Across the currency market, during the last 30 days, the pound has been in the group of the worst performers. Among the most traded currencies only the Mexican peso dropped more than the pound.

Compared to a month ago, the London Stock Exchange index, the FTSE 100 rose 1.08%, the UK 10-year yield rose from 0.55% to 0.72% (although during the last week it moved with a bearish bias), the US dollar rose 2.15% against the pound and the Bank of England left interest rate unchanged, mentioning that the economy performed better than previously expected.

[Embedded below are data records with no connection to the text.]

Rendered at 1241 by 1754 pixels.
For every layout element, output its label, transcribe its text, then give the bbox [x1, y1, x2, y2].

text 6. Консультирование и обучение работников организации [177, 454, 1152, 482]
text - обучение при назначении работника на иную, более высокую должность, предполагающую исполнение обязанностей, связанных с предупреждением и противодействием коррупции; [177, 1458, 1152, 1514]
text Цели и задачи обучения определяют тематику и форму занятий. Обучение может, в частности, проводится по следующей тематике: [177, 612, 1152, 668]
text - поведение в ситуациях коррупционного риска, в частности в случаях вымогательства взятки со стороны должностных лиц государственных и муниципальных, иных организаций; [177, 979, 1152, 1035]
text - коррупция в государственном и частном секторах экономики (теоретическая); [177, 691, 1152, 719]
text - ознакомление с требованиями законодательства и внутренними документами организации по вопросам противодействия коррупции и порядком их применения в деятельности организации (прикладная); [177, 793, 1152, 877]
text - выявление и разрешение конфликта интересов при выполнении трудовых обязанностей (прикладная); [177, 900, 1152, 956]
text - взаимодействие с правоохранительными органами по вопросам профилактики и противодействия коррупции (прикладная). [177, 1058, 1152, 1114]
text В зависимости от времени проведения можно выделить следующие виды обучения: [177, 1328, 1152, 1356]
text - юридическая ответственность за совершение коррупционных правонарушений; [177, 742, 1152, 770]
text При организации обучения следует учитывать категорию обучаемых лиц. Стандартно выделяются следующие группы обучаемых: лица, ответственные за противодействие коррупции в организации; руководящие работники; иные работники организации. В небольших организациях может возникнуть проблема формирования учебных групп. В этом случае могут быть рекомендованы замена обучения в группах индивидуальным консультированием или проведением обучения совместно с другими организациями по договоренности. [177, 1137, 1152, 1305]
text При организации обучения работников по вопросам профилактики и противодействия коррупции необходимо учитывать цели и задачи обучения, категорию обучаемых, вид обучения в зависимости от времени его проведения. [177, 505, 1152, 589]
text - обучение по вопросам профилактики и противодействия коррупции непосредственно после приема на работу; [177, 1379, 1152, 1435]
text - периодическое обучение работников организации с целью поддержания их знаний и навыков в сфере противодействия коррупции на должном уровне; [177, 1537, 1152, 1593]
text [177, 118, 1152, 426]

While the current state of the UK economy appears to be “not as bad as expected” back on June 24, the day after the Brexit referendum, expectations about the future appear to be turning pessimist again. In that line, the BoE repeated that if the economy performers in line with July projections it would cut rates further.

During the current week, the divergence between the pound and other currencies become more notorious. On Wednesday the Federal Reserve left interest rate unchanged and triggered a decline of the US dollar across the board and boosted risk appetite. Despite all that GBP/USD  near the end of the week, is trading at 1-month lows below 1.3000.

Today the market continued to sell the pound pushing cable to 1.2914. Also today the UK Foreign Secretary Boris Johnson (pro-Brexit) said he expects negotiations about Brexit to start early next year. The time for the materialization of Brexit appears to be approaching, playing an important role in keeping the pound weak.